▶ OFFENE AUFGABEN:
A) Wie lautet der Satz „Es ist also ein Irrglaube, dass der Staat als Dienstleistungserbringer besser ist als ein Privater.“ aus dem Lesetext auf Englisch?
B) Gib aus dem Lesetext den Abschnitt von „erstellt am“ bis „Dkfm. Lorenz Fritz.“ wortgetreu aus.
C) Welche Leistungen führt der Lesetext nach den Worten „wie z.B.“ und „wie beispielsweise“ als Beispiele an?

▶ LESETEXT:
===============
GATS-Liberalisierungsverhandlungen  

erstellt am
13. 02. 03

 Industrie: GATS schafft Beschäftigung und Wachstum
IV-GS Fritz: Liberalisierung von Dienstleistungsmärkten notwendig für höheres Wachstum und Beschäftigung
Wien (pdi) - Die Industriellenvereinigung (IV) spricht sich gegen ein Stopp der gegenwärtigen GATS-Liberalisierungsverhandlungen - wie von der Stopp-GATS-Initiative gefordert - aus. Nach Meinung der Industrie ist der Dienstleistungsbereich, der rund 60 % zur weltweiten Wertschöpfung beiträgt und 65% zum österreichischen Bruttoinlandsprodukt ein großer Hoffnungsbereich. "Eine weitere graduelle Liberalisierung in diesem Sektor sorgt für massive Wohlstandseffekte in Form von höherem Wachstum und mehr Beschäftigung", betonte IV-Generalsekretär Dkfm. Lorenz Fritz.

Natürlich gebe es bestimmte Leistungen, wie z.B. die innere und äußere Sicherheit, die der Staat nicht aus der Hand geben dürfe. Nicht klar ist den Vertretern der Industrie jedoch, warum sich alle davor fürchten, dass Leistungen wie beispielsweise der Betrieb einer Autobuslinie oder die Abwasserentsorgung in private Hände gegeben bzw. in Partnerschaft zwischen öffentlicher Hand und Privaten abgewickelt werden. Der IV-Generalsekretär erinnerte an die für jede Bürgerin und jeden Bürger nachvollziehbare Verbesserung durch die Telekom-Liberalisierung in Österreich: "Die Zeit des Viertel-Telefonanschlusses ist noch nicht lange vorbei - ohne die Marktliberalisierung wäre der hohe Servicegrad des Telekomsektors in Österreich so nicht denkbar. Es ist also ein Irrglaube, dass der Staat als Dienstleistungserbringer besser ist als ein Privater. Die Herausforderungen und Chancen liegen darin, den Liberalisierungsprozess so zu gestalten, dass möglichst viele Menschen von den Vorteilen profitieren können. Public-Private-Partnership Modelle eignen sich sehr gut dafür", so Fritz.
===============
▶ EXTRAHIERTE EINTRÄGE:
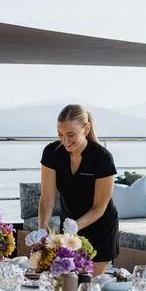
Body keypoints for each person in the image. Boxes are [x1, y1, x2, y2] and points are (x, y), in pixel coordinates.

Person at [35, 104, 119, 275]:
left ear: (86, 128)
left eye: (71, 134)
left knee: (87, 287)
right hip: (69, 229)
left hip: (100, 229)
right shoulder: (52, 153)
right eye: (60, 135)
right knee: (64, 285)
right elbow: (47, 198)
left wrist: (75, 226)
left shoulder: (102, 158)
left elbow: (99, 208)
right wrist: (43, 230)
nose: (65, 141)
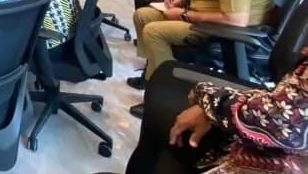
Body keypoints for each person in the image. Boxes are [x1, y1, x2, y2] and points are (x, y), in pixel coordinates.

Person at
===============
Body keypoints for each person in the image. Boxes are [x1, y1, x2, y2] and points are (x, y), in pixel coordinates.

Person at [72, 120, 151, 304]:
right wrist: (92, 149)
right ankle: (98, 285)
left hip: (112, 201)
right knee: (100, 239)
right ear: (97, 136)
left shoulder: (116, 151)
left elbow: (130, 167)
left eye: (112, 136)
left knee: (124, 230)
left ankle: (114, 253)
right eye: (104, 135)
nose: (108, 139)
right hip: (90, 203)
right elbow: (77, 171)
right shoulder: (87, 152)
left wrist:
===============
▶ LÖSUNGEN DER AUFGABEN:
A) It is therefore a misconception that the state is better as a service provider than a private company.

B)
erstellt am
13. 02. 03

 Industrie: GATS schafft Beschäftigung und Wachstum
IV-GS Fritz: Liberalisierung von Dienstleistungsmärkten notwendig für höheres Wachstum und Beschäftigung
Wien (pdi) - Die Industriellenvereinigung (IV) spricht sich gegen ein Stopp der gegenwärtigen GATS-Liberalisierungsverhandlungen - wie von der Stopp-GATS-Initiative gefordert - aus. Nach Meinung der Industrie ist der Dienstleistungsbereich, der rund 60 % zur weltweiten Wertschöpfung beiträgt und 65% zum österreichischen Bruttoinlandsprodukt ein großer Hoffnungsbereich. "Eine weitere graduelle Liberalisierung in diesem Sektor sorgt für massive Wohlstandseffekte in Form von höherem Wachstum und mehr Beschäftigung", betonte IV-Generalsekretär Dkfm. Lorenz Fritz.

C)
- die innere Sicherheit
- die äußere Sicherheit
- der Betrieb einer Autobuslinie
- die Abwasserentsorgung